Using the records below, quote only the span that opens with the line containing "42: (563, 140)" and closes with the line containing "54: (95, 247)", exactly and inclusively.

Start of INPUT RECORDS

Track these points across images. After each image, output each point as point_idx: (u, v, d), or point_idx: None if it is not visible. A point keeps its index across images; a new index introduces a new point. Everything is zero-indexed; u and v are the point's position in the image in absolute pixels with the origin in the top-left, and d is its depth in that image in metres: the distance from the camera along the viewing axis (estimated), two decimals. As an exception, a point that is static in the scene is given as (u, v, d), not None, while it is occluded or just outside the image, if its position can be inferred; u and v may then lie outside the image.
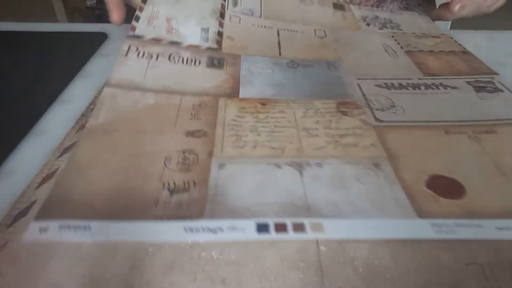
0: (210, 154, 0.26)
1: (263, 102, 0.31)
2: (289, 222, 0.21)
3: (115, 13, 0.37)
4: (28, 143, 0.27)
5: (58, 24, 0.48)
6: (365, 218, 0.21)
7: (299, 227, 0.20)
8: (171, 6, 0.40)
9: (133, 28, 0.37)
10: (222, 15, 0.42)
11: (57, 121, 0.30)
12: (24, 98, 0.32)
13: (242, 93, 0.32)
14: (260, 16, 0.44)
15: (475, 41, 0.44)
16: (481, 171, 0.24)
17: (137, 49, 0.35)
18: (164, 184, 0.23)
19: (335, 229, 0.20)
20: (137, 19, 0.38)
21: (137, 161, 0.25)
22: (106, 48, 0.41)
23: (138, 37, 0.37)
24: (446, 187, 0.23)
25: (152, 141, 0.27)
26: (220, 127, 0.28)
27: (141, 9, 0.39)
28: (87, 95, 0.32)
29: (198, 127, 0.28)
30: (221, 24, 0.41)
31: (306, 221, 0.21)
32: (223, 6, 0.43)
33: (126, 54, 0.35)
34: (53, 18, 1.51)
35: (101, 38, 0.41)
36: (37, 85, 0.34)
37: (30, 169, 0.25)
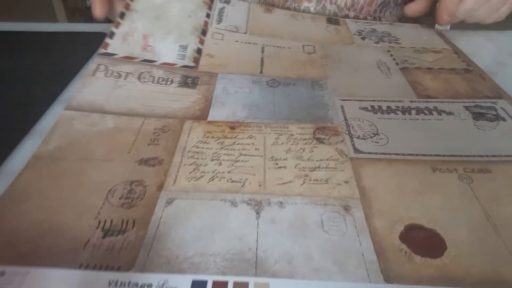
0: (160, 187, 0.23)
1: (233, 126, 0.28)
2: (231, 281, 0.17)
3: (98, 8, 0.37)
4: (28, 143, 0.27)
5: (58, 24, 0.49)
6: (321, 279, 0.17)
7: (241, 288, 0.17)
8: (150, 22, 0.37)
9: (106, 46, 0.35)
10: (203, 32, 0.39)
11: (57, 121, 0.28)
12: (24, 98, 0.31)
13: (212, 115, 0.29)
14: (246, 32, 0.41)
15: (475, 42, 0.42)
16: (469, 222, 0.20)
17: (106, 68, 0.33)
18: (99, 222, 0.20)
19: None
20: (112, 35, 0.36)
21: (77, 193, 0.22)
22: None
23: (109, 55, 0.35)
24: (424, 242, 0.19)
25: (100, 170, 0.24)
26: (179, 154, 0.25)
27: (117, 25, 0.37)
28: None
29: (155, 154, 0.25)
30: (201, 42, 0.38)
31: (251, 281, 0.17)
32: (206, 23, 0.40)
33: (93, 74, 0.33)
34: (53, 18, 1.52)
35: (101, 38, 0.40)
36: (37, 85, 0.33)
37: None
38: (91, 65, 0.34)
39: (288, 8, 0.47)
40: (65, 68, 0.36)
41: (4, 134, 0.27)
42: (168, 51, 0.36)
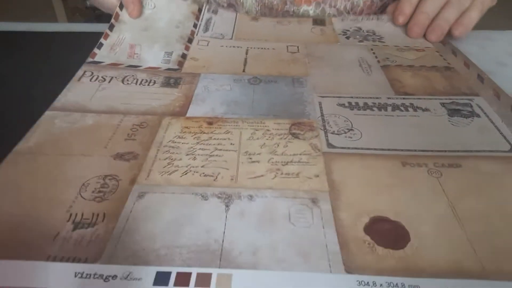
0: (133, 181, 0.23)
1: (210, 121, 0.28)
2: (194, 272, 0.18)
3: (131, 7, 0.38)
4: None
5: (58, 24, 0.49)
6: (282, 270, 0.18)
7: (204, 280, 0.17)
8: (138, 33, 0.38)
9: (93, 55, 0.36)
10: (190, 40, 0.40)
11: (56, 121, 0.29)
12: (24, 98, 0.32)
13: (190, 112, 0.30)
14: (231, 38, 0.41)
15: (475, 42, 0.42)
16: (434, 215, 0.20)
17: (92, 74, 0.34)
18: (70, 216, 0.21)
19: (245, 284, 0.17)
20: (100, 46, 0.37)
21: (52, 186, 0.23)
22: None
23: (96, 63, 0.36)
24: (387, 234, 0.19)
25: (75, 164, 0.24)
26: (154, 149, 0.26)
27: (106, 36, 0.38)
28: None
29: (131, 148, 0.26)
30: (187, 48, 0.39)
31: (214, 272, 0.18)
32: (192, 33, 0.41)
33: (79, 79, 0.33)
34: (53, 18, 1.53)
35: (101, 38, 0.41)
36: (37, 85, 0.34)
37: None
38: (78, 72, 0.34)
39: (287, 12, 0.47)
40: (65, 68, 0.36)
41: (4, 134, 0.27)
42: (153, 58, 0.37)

End of INPUT RECORDS
Start of INPUT RECORDS

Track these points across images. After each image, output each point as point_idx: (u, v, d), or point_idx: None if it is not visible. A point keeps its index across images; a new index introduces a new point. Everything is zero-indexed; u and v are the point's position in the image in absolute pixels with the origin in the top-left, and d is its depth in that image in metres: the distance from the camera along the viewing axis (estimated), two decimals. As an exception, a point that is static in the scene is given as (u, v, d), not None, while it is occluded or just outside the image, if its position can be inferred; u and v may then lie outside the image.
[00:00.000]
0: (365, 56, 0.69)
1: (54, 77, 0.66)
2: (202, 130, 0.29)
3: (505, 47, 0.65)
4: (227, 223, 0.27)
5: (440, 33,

End of INPUT RECORDS
Start of INPUT RECORDS

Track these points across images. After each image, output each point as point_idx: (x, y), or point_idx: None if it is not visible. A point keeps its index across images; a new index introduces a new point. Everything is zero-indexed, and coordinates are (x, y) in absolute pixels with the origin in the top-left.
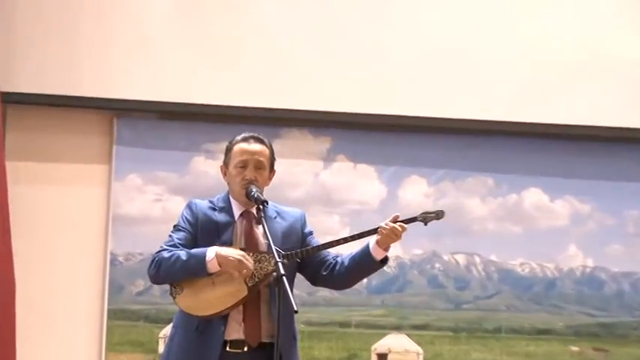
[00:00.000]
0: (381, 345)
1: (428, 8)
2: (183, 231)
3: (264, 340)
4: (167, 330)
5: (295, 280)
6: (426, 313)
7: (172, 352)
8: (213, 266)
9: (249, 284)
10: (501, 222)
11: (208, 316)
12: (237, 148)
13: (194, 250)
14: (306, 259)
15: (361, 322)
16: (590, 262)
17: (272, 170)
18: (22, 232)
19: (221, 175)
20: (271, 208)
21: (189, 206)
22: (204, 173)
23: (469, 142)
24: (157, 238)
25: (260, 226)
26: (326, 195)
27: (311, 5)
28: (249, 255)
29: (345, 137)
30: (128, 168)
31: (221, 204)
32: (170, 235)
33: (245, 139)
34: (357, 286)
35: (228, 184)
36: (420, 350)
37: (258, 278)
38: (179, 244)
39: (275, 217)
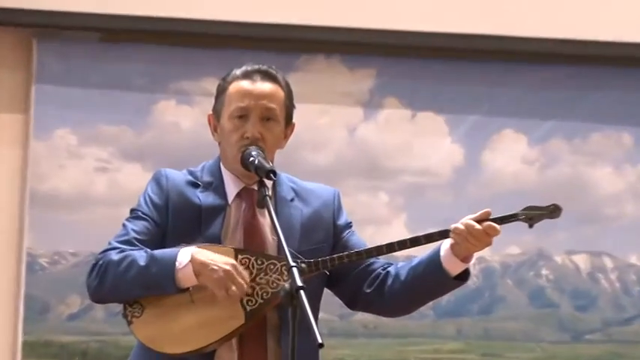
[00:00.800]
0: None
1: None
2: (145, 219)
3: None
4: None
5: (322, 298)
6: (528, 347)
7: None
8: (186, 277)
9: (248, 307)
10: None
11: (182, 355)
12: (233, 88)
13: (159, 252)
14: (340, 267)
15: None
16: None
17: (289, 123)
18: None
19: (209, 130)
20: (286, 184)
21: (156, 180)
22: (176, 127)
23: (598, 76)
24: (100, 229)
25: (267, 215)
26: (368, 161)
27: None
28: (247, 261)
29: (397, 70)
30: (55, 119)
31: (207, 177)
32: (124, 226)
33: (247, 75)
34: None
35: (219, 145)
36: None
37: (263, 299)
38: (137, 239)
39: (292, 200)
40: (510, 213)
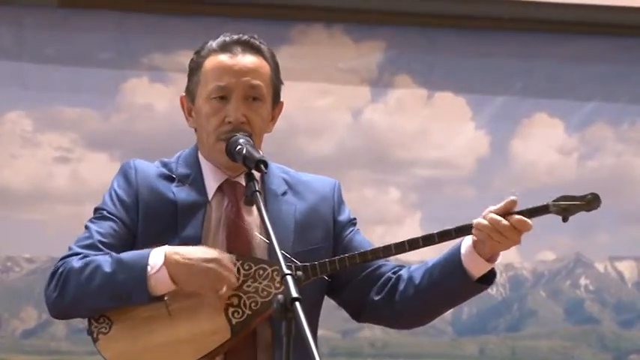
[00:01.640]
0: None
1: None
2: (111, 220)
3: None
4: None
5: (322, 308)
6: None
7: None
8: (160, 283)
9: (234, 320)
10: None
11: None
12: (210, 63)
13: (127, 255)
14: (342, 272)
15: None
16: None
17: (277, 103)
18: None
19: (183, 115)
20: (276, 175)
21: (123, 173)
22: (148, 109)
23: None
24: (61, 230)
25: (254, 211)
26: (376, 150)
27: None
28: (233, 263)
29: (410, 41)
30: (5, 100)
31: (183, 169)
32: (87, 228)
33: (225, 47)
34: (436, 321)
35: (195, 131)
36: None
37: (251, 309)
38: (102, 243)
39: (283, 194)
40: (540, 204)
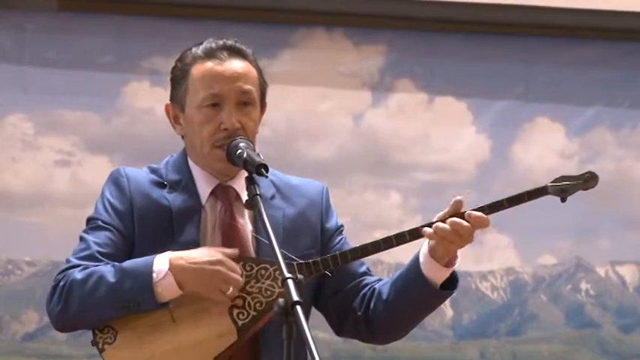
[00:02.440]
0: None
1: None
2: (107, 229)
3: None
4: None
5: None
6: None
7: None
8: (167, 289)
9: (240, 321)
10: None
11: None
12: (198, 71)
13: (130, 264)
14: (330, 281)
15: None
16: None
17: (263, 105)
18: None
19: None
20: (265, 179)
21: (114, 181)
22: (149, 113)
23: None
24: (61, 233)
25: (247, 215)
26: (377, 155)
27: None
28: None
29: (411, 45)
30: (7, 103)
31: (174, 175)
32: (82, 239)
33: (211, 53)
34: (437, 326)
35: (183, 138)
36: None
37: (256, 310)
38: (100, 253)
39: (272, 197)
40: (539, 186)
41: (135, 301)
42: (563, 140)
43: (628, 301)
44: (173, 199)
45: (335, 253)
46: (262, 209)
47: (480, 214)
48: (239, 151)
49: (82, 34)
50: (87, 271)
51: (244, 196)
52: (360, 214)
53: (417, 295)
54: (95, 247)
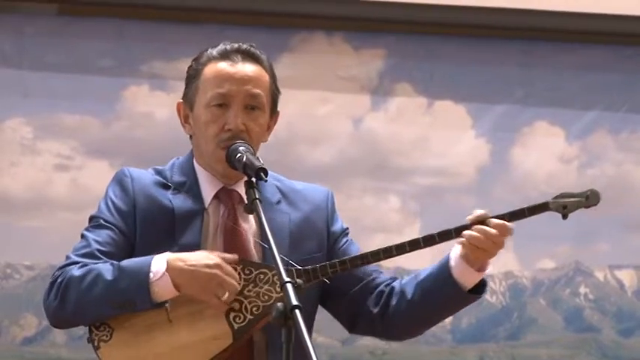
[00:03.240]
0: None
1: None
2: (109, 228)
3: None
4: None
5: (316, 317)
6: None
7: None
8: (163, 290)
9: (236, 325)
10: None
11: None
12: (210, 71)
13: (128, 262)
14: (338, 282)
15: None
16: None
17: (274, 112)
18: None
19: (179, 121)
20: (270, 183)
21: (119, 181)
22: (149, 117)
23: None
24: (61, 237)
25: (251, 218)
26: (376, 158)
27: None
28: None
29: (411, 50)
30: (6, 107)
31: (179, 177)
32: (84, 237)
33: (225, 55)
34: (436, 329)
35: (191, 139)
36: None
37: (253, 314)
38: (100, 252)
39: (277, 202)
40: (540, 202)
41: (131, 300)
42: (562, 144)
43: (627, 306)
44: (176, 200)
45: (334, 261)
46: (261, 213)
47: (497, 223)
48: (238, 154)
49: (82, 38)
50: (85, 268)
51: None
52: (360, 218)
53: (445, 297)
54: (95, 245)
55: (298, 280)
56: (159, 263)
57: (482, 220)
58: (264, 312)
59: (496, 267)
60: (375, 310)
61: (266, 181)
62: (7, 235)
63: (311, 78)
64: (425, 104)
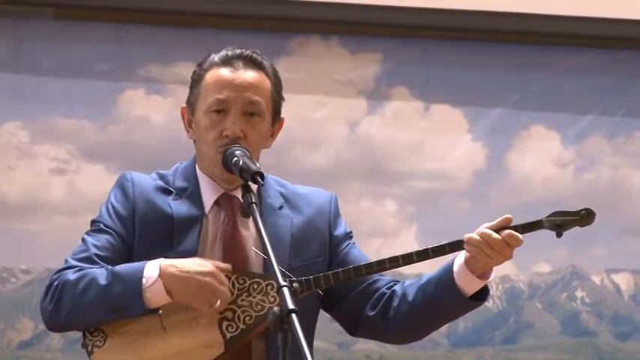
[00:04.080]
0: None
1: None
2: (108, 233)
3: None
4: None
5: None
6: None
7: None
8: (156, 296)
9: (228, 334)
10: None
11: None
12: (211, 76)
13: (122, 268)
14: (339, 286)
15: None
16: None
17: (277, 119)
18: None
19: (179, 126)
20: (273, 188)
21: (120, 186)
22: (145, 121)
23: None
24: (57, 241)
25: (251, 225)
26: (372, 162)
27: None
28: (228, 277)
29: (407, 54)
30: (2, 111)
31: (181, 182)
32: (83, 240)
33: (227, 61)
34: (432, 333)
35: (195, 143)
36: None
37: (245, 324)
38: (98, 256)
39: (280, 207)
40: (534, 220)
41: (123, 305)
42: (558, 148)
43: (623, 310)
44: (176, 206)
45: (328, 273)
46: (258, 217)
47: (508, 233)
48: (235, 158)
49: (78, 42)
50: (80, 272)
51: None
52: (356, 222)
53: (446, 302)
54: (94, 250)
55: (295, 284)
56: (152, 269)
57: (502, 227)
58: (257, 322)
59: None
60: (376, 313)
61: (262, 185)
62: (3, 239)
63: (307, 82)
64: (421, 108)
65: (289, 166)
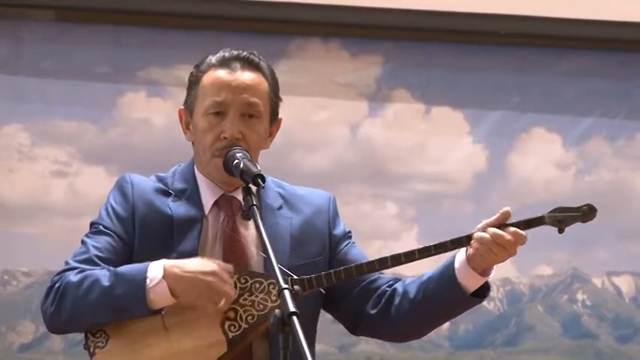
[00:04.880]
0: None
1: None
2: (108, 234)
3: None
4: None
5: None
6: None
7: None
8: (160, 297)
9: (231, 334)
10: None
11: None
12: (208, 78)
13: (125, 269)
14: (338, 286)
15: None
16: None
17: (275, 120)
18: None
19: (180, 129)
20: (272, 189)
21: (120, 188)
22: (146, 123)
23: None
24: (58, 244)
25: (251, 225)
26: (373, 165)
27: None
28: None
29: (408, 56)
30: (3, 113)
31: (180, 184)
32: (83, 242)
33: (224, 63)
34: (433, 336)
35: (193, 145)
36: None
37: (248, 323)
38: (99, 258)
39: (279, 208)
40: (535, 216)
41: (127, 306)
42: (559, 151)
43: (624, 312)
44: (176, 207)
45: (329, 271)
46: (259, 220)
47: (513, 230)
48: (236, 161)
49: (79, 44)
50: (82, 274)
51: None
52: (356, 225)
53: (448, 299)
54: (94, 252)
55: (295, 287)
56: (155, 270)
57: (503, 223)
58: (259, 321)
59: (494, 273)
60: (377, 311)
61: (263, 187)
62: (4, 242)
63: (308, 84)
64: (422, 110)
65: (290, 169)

End of INPUT RECORDS

OUTPUT OF THE EXERCISE ▸
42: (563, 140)
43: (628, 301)
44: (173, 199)
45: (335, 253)
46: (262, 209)
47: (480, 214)
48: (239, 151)
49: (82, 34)
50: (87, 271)
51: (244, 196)
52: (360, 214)
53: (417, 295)
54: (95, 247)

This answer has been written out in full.